As I have demonstrated, ggmap is great tool for mapping and using shapefiles, but you need some trial and error with centering, zooming, and other attributes. In addition, it is a fixed map and that may not be what your audience wants. I’d like to now demonstrate using shapefiles with the leaflet package. Leaflet is java-script library for open source mapping. As a bonus, we can use the original Spatial Polygons object, we just have to subset it for the year and area we want to look at. Let’s recreate the subsets of Tennessee from 1800, 1900, and 1999 with the raw shapefile object:
TN1800 <- stateYear(us, 1800, "Tennessee")
TN1900 <- stateYear(us, 1900, "Tennessee")
TN1999 <- stateYear(us, 1999, "Tennessee")
Now, load the leaflet package, and using the magrittr piping syntax, plot the shapefiles onto the base leaflet map. We won’t fill the polygons and we will keep our orange borders:
#Using magrittr %>% syntex
library(leaflet)
leaflet(data = TN1800) %>% addTiles() %>%
addPolygons(fill = FALSE, color = "orange")
Now we have a map in which we can pan and zoom with. As we zoom in, we get more and more detail, so we can see the rivers and other natural boundaries that defined the early counties.
In addition, leaflet allows us to add multiple popups and markers so we can start enhancing our maps with the metadata that we haven’t used yet. In the below code I create an empty dataframe and then pull the center coordinates out of the Spatial Polygons object. Clicking on the popup brings up the name of the county, and clicking on it again will cause it to disappear.

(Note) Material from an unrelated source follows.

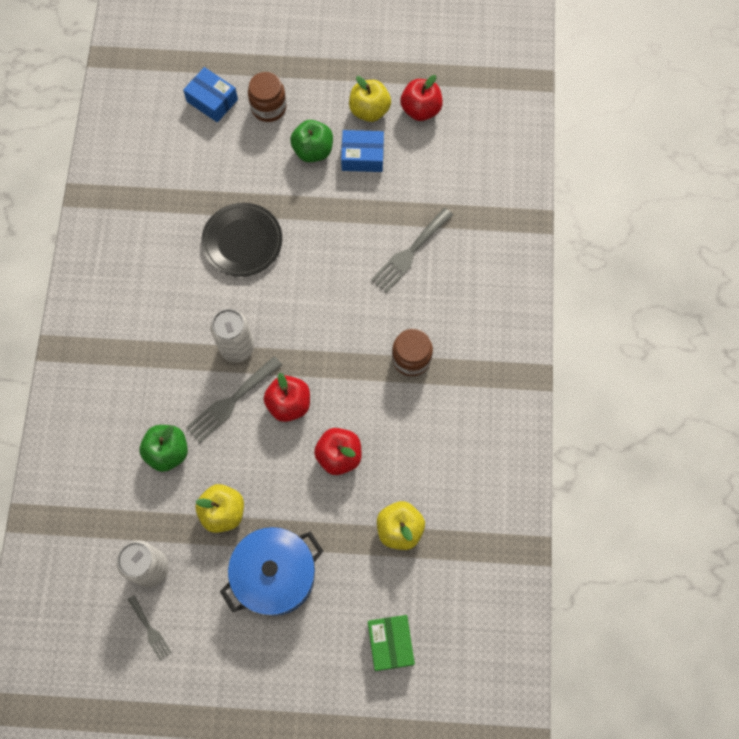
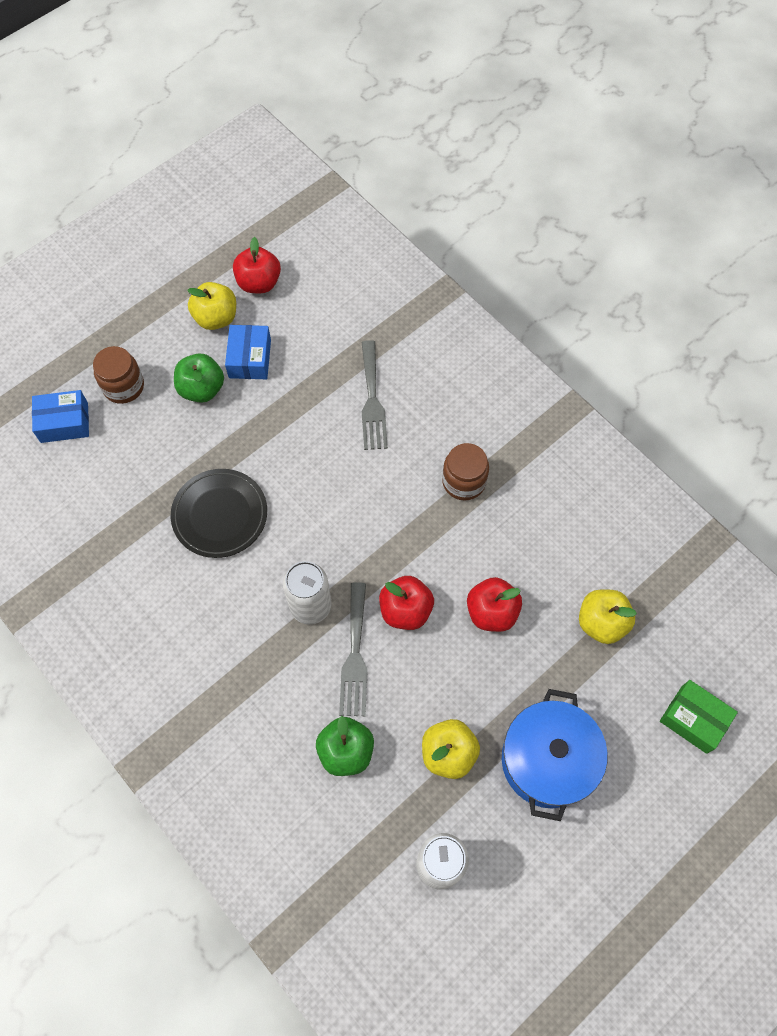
camera: 45 degrees left, 5 degrees down
(150, 629) = (496, 917): grey fork -> none
(362, 156) = (250, 359): blue box -> blue box turned 45 degrees counterclockwise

I also layered in the county shapefile from 1999, so we can see both the past and the present. Let’s first pull out the county names:
# And leaflet will allow you to place markers and popups
# The shpefile contains quite a bit of metadata, let's pull
# out the county names in 1800
label_points <- data.frame(long=numeric(),
lat=numeric())
for (i in 1:length(TN1800)) {
label_points[i,] <- TN1800@polygons[[i]]@Polygons[[1]]@labpt
}
I wish I could explain the structure of Spatial Polygons objects, but I am still wrapping my head around how they work. A good explanation can be found at http://eco-data-science.github.io/spatial_analysis2_R/, but it hasn’t quite clicked with me other than it is a list with various objects within.
Let’s continue on with the mapping and then adding popups. I’m going to use the generic popups, but leaflet will allow you to create and add custom popups and markers for your projects. We will use the NAME slot in the Spatial Polygons object to fill the popup.
# Now plot with current counties under the counties from 1800
# but now with popups that when clicked, give you the name
leaflet() %>% addTiles() %>%
addPolygons(fill = FALSE,
color = "black",
data = TN1999) %>%
addPolygons(fill = FALSE,
color = "orange",
opacity = 0.4,
data = TN1800) %>%
addMarkers(label_points$long,
label_points$lat,
popup = TN1800$NAME)
Finally, given that leaflet is open source, there are all kinds of map-tiles out there to play with, and you simply need to use the addProviderTiles function to use them. One place that has several listed is https://leaflet-extras.github.io/leaflet-providers/preview/. Here is one my favorite tiles, with the previous shapefiles and no popups drawn upon it:
# You can even add custom tiles, here's one of my favorites
leaflet() %>% addProviderTiles("NASAGIBS.ViirsEarthAtNight2012") %>%
addPolygons(fill = FALSE,
color = "white",
data = TN1999) %>%
addPolygons(fill = FALSE,
color = "orange",
opacity = 0.4,
data = TN1800)
This is a popular maptile, with a lot of stuff going on with the nighttime lights. With the county borders, now the lights don’t look so random dispersed, and you can see they are mostly segregated and defined by counties. As you can see, there is a lot of analysis you can have with this shapefile data. The Newberry Library does have some census data for various years, but all the early data is scanned in images of written documents, so there would be some work in getting some of the early years in a tidy data form for mapping. One of the project son my to do list is to see if there are historical weather maptiles, and overlay that with natural disaster aftermath data and see if there is a story there.